WORK REQUIRED:
Return all the entries word for word, minus the pictures.

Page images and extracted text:
------
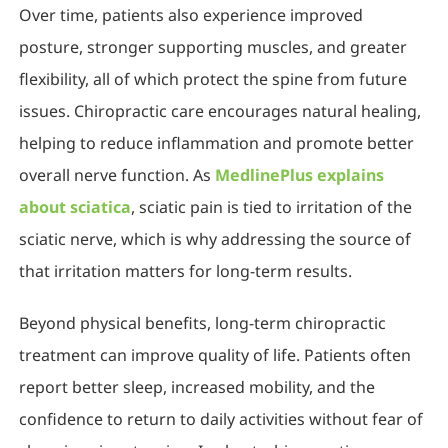
Over time, patients also experience improved
posture, stronger supporting muscles, and greater
flexibility, all of which protect the spine from future
issues. Chiropractic care encourages natural healing,
helping to reduce inflammation and promote better
overall nerve function. As
MedlinePlus explains
about sciatica
, sciatic pain is tied to irritation of the
sciatic nerve, which is why addressing the source of
that irritation matters for long-term results.
Beyond physical benefits, long-term chiropractic
treatment can improve quality of life. Patients often
report better sleep, increased mobility, and the
confidence to return to daily activities without fear of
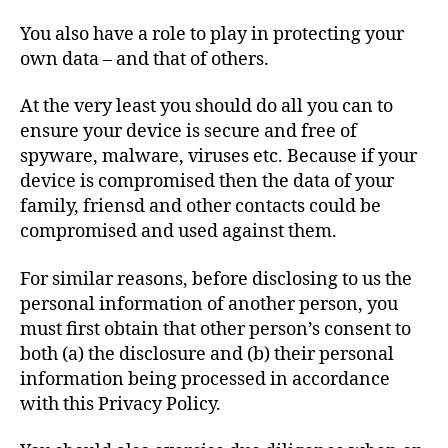
You also have a role to play in protecting your
own data – and that of others.
At the very least you should do all you can to
ensure your device is secure and free of
spyware, malware, viruses etc. Because if your
device is compromised then the data of your
family, friensd and other contacts could be
compromised and used against them.
For similar reasons, before disclosing to us the
personal information of another person, you
must first obtain that other person’s consent to
both (a) the disclosure and (b) their personal
information being processed in accordance
with this Privacy Policy.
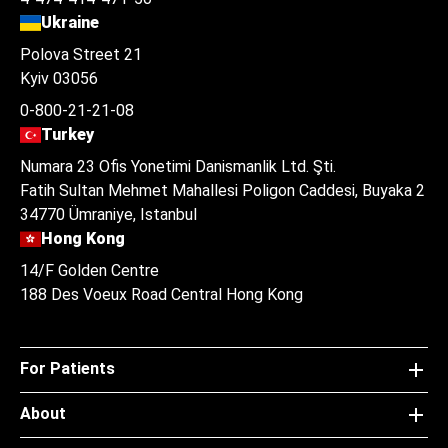
Ukraine
Polova Street 21
Kyiv 03056
0-800-21-21-08
Turkey
Numara 23 Ofis Yonetimi Danismanlik Ltd. Şti.
Fatih Sultan Mehmet Mahallesi Poligon Caddesi, Buyaka 2
34770 Ümraniye, Istanbul
Hong Kong
14/F Golden Centre
188 Des Voeux Road Central Hong Kong
For Patients
About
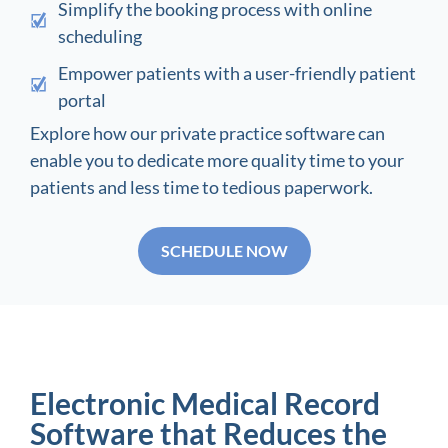
Simplify the booking process with online
scheduling
Empower patients with a user-friendly patient
portal
Explore how our private practice software can
enable you to dedicate more quality time to your
patients and less time to tedious paperwork.
SCHEDULE NOW
Electronic Medical Record
Software that Reduces the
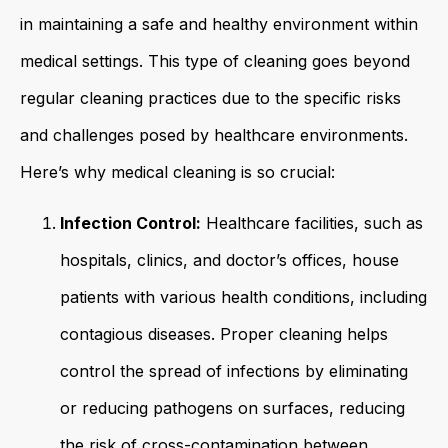
in maintaining a safe and healthy environment within
medical settings. This type of cleaning goes beyond
regular cleaning practices due to the specific risks
and challenges posed by healthcare environments.
Here’s why medical cleaning is so crucial:
Infection Control:
Healthcare facilities, such as
hospitals, clinics, and doctor’s offices, house
patients with various health conditions, including
contagious diseases. Proper cleaning helps
control the spread of infections by eliminating
or reducing pathogens on surfaces, reducing
the risk of cross-contamination between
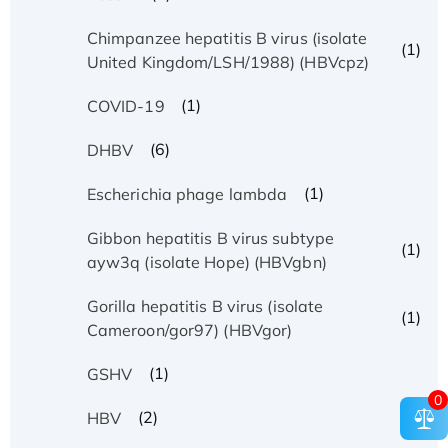
Chimpanzee hepatitis B virus (isolate
(1)
United Kingdom/LSH/1988) (HBVcpz)
(1)
COVID-19
(6)
DHBV
(1)
Escherichia phage lambda
Gibbon hepatitis B virus subtype
(1)
ayw3q (isolate Hope) (HBVgbn)
Gorilla hepatitis B virus (isolate
(1)
Cameroon/gor97) (HBVgor)
(1)
GSHV
0
(2)
HBV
------
SOLUTION FOR THIS PROBLEM:
Over time, patients also experience improved
posture, stronger supporting muscles, and greater
flexibility, all of which protect the spine from future
issues. Chiropractic care encourages natural healing,
helping to reduce inflammation and promote better
overall nerve function. As
MedlinePlus explains
about sciatica
, sciatic pain is tied to irritation of the
sciatic nerve, which is why addressing the source of
that irritation matters for long-term results.
Beyond physical benefits, long-term chiropractic
treatment can improve quality of life. Patients often
report better sleep, increased mobility, and the
confidence to return to daily activities without fear of
You also have a role to play in protecting your
own data – and that of others.
At the very least you should do all you can to
ensure your device is secure and free of
spyware, malware, viruses etc. Because if your
device is compromised then the data of your
family, friensd and other contacts could be
compromised and used against them.
For similar reasons, before disclosing to us the
personal information of another person, you
must first obtain that other person’s consent to
both (a) the disclosure and (b) their personal
information being processed in accordance
with this Privacy Policy.
Ukraine
Polova Street 21
Kyiv 03056
0-800-21-21-08
Turkey
Numara 23 Ofis Yonetimi Danismanlik Ltd. Şti.
Fatih Sultan Mehmet Mahallesi Poligon Caddesi, Buyaka 2
34770 Ümraniye, Istanbul
Hong Kong
14/F Golden Centre
188 Des Voeux Road Central Hong Kong
For Patients
About
Simplify the booking process with online
scheduling
Empower patients with a user-friendly patient
portal
Explore how our private practice software can
enable you to dedicate more quality time to your
patients and less time to tedious paperwork.
SCHEDULE NOW
Electronic Medical Record
Software that Reduces the
in maintaining a safe and healthy environment within
medical settings. This type of cleaning goes beyond
regular cleaning practices due to the specific risks
and challenges posed by healthcare environments.
Here’s why medical cleaning is so crucial:
Infection Control:
Healthcare facilities, such as
hospitals, clinics, and doctor’s offices, house
patients with various health conditions, including
contagious diseases. Proper cleaning helps
control the spread of infections by eliminating
or reducing pathogens on surfaces, reducing
the risk of cross-contamination between
Chimpanzee hepatitis B virus (isolate
(1)
United Kingdom/LSH/1988) (HBVcpz)
(1)
COVID-19
(6)
DHBV
(1)
Escherichia phage lambda
Gibbon hepatitis B virus subtype
(1)
ayw3q (isolate Hope) (HBVgbn)
Gorilla hepatitis B virus (isolate
(1)
Cameroon/gor97) (HBVgor)
(1)
GSHV
0
(2)
HBV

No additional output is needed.